Sunday, November 20, 2011

Taking Control

The strength of humans is our ability to see patterns. Not only can we recognize them, we feel compelled to find them, to discover the reasons behind the reasons that every facet of life works the way it does. We even see patterns when they’re not really there. In some cases we’ve been extraordinarily successful. We understand enough about the natural world to harness electricity to light up and connect the world, and we use the properties of gravity to build enormous structures that stagger the imagination. We even manipulate the very atoms that surround us to make our world safer, more pleasant to look at, easier for us to live in.

But what we don’t really understand is ourselves. We’ve spent more time examining “the human condition” than probably any other subject. People, as a whole, are so flawed and seemingly unpredictable, that we want to know why it is that we do everything we do. There have got to be rules, we think, shouldn’t there? And I think I’ve stumbled upon something that might lead us in the right direction.

The idea started to coalesce after my daughter was born. As a baby, at first she couldn’t do much. Everything she did, everywhere she went, was dictated by her parents. Once she started being able to move around and grab things, I noticed that she would often try for the biggest object she could reach for, regardless of what it was. And if she could get it to make some kind of noise, so much the better. I realized that the object itself was largely irrelevant. What she wanted was the effect: the noise, the change she could create in her environment.

She wanted to have control over something, because she didn’t have control over anything else. And the thing is, I don’t believe that changes as we get older.

In this light, life appears to be mostly about levels of control: what we control in our lives, what we feel comfortable in allowing others to control for us, and what we choose not to exercise control over at all. One of the biggest paradoxes of life is why people do things that are physically and emotionally dangerous. Many people go out of their way, and against all logic, to put themselves in horrible situations that they have been in before. And this idea, the one of control, explains it. A person who jumps out of an airplane does so only when they’re convinced they have control over how fast – or slow --they hit the ground. A person who was abused as a child is more likely to be an adult abuser themselves, because it’s the only way (at least in their minds) to take back the power – the control – that they lost. They might not even be consciously aware of why they’re doing it.
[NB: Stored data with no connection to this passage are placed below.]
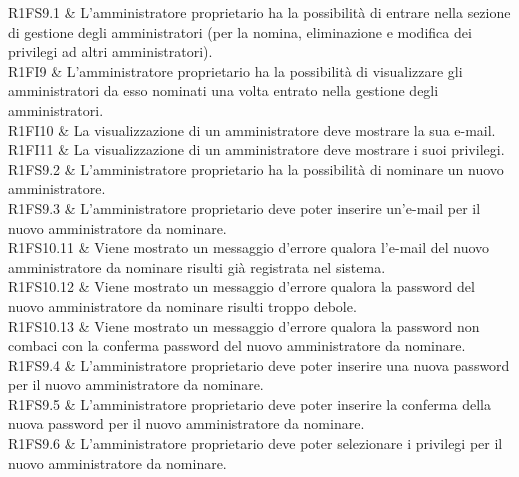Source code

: 

R1FS9.1 & L'amministratore proprietario ha la possibilità di entrare nella sezione di gestione degli amministratori (per la nomina, eliminazione e modifica dei privilegi ad altri amministratori). \\

R1FI9 & L'amministratore proprietario ha la possibilità di visualizzare gli amministratori da esso nominati una volta entrato nella gestione degli amministratori. \\

R1FI10 & La visualizzazione di un amministratore deve mostrare la sua e-mail. \\

R1FI11 & La visualizzazione di un amministratore deve mostrare i suoi privilegi. \\

R1FS9.2 & L'amministratore proprietario ha la possibilità di nominare un nuovo amministratore. \\

R1FS9.3 & L'amministratore proprietario deve poter inserire un'e-mail per il nuovo amministratore da nominare. \\

R1FS10.11 & Viene mostrato un messaggio d'errore qualora l'e-mail del nuovo amministratore da nominare risulti già registrata nel sistema. \\

R1FS10.12 & Viene mostrato un messaggio d'errore qualora la password del nuovo amministratore da nominare risulti troppo debole. \\

R1FS10.13 & Viene mostrato un messaggio d'errore qualora la password non combaci con la conferma password del nuovo amministratore da nominare. \\

R1FS9.4 & L'amministratore proprietario deve poter inserire una nuova password per il nuovo amministratore da nominare. \\

R1FS9.5 & L'amministratore proprietario deve poter inserire la conferma della nuova password per il nuovo amministratore da nominare. \\

R1FS9.6 & L'amministratore proprietario deve poter selezionare i privilegi per il nuovo amministratore da nominare. \\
Hoarders? They have a heightened level of need for control, and look to do it by hanging onto every possession, no matter how trivial. Gossips? They want to control information, and maybe the opinions of others while they’re at it. People-pleasers? They seek to influence how people think, in particular about them. And, as always, the pendulum swings the other way too. Substance addicts are all about losing control, not being responsible for a while. It’s a very seductive level of existence. After all, more people than not use some kind of mind-altering substance to “unwind” or “blow off steam” on a regular basis. Not to mention that there are plenty of high-power executives who have such responsibility in their professional lives that they will gladly pay someone to take all semblance of control away from them during their off hours.

Then there’s the third option: deciding not to attempt to assign control at all. I’ve been told repeatedly by my wife, family, and friends that I have the ability to recognize things that I have no control over, and not give them a second thought. They seem to think that this is a good trait to have, since it decreases my overall level of stress. I tend not to fret over politics, overseas strife, and “the future” in general. I’d agree with them, it if weren’t for the assumption that goes along with this… that I’m a good judge of what things I can affect, and what I can’t. I’m sure that there are whole rafts of things that never cross my mind because I can’t imagine that anything I do will change them, and I doubt there are any people who have changed the course of history who thought that way.

Of course, what I’m describing are extremes, but don’t all of us have this attribute, even if it’s in smaller degrees? It’s only a problem when one particular need for control – or need for the lack of control – becomes the main motivation behind most of your daily actions. That’s when your ability to function in society becomes impaired.

Help me figure out if this theory holds water. Take a moment to think about all the things you feel you must do during the day, and the things you’re perfectly comfortable with letting someone else do. Somewhere along the line, you’ve decided that some issues need your direct control, and others can be left to someone else, or be ignored altogether. Are there any obvious holes in this?